The next day you are discussing probability theory with a friend, and you describe the one-in-a-million-illness problem, which asks for the probability that a patient has a particular illness, which is known to exist within only one in a million individuals, given that a particular diagnostic test with known 1% false positive rate has returned positive. Sure enough, your friend intuits that there is a high chance that the patient has the illness and you proceed to explain why this is not actually the rational answer.

"Very well", your friend says, "I accept your explanation but I when I gave my previous assessment I was unaware of this line of reasoning. I understand the correct solution now and will update my probability assignment in light of this new evidence, but my previous answer was made in the absence of this information and was rational given my state of knowledge at that point."

"Wrong", you say, "no new information has been injected here, I have simply pointed out how to reason rationally. Two rational agents cannot take the same information and arrive at different probability assignments, and thinking clearly does not constitute new information. Your previous estimate was irrational, full stop."

By now you've probably guessed where I'm going with this. It seems reasonable to assign some probability to the P=NP problem in the absence of a solution to the mathematical problem, and in the future, if the problem is solved, it seems reasonable that a different probability would be assigned. The only way both assessments can be permitted as rational within Bayesianism is if the proof or disproof of P=NP can be considered evidence, and hence we understand that the two probability assignments are each rational in light of differing states of knowledge. But at what point does an insight become evidence? The one-in-a-million-illness problem also requires some insight in order to reach the rational conclusion, but I for one would not say that someone who produced the intuitive but incorrect answer to this problem was "acting rationally given their state of knowledge". No sir, I would say they failed to reach the rational conclusion, for if lack of insight is akin to lack of evidence then any probability could be "rationally" assigned to any statement by someone who could reasonably claim to be stupid enough.
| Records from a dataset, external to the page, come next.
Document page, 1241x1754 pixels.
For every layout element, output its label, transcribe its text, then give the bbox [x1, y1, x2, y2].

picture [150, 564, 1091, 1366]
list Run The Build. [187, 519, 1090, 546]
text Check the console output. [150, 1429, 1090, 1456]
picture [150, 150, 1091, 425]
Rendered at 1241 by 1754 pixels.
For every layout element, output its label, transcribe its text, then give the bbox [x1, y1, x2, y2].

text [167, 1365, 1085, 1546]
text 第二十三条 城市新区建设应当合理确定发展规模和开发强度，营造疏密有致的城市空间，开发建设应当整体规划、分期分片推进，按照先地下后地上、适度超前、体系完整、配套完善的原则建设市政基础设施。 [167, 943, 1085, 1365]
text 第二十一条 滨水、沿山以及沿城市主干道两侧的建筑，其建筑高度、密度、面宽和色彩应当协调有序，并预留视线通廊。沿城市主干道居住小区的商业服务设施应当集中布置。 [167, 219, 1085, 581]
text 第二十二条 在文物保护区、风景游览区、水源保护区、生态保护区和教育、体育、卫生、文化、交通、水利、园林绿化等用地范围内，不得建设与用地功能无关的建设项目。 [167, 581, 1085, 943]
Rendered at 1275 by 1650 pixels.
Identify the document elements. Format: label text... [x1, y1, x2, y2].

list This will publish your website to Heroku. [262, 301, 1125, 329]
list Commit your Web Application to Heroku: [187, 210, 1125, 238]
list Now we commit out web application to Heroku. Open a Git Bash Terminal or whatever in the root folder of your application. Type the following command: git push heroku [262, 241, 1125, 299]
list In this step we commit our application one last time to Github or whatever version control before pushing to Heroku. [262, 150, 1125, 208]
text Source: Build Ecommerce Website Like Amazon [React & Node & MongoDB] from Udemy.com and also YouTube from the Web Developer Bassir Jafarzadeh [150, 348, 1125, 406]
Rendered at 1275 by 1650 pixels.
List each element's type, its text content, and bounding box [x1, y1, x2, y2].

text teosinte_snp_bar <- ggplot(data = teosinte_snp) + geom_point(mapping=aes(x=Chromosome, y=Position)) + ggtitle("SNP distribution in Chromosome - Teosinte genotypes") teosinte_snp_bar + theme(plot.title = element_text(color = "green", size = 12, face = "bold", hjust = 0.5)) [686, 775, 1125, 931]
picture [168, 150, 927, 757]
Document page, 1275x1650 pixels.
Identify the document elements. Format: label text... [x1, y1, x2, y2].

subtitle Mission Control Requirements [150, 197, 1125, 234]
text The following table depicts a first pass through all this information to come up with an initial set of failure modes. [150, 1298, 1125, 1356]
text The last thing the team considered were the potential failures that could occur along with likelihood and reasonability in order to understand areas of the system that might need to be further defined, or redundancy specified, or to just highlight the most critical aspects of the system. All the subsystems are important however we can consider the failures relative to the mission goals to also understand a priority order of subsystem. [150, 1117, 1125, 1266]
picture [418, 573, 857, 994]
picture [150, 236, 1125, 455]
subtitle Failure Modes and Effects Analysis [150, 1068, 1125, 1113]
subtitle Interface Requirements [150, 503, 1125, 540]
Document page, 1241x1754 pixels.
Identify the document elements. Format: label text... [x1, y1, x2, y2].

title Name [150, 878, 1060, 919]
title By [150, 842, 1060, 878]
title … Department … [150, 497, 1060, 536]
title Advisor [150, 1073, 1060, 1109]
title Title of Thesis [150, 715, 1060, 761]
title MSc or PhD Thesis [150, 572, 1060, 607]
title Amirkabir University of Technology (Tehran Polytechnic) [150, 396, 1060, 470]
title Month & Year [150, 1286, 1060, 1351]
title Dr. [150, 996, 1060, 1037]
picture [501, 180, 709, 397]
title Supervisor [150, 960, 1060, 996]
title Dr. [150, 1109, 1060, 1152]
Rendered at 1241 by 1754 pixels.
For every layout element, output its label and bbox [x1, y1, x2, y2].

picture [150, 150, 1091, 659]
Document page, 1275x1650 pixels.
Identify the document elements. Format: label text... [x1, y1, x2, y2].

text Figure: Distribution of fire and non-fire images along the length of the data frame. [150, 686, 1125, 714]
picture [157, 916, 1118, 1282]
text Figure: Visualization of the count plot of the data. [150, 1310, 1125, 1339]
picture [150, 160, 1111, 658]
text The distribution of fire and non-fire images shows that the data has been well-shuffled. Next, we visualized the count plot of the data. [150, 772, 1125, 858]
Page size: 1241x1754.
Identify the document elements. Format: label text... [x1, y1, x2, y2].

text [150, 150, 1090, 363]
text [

The more stupid the person, the more difficult it would be to claim that they were, in fact, irrational.

We can interpolate between the two extremes I have presented as examples, of course. I could give you a problem that requires you to marginalize over some continuous variable, and with an appropriate choice for x I could make the integration very tricky, requiring serious math skills to come to the precise solution. But at what difficulty does it become rational to approximate, or do a meta-analysis?

So, the question is: when, if ever, does an insight count as evidence?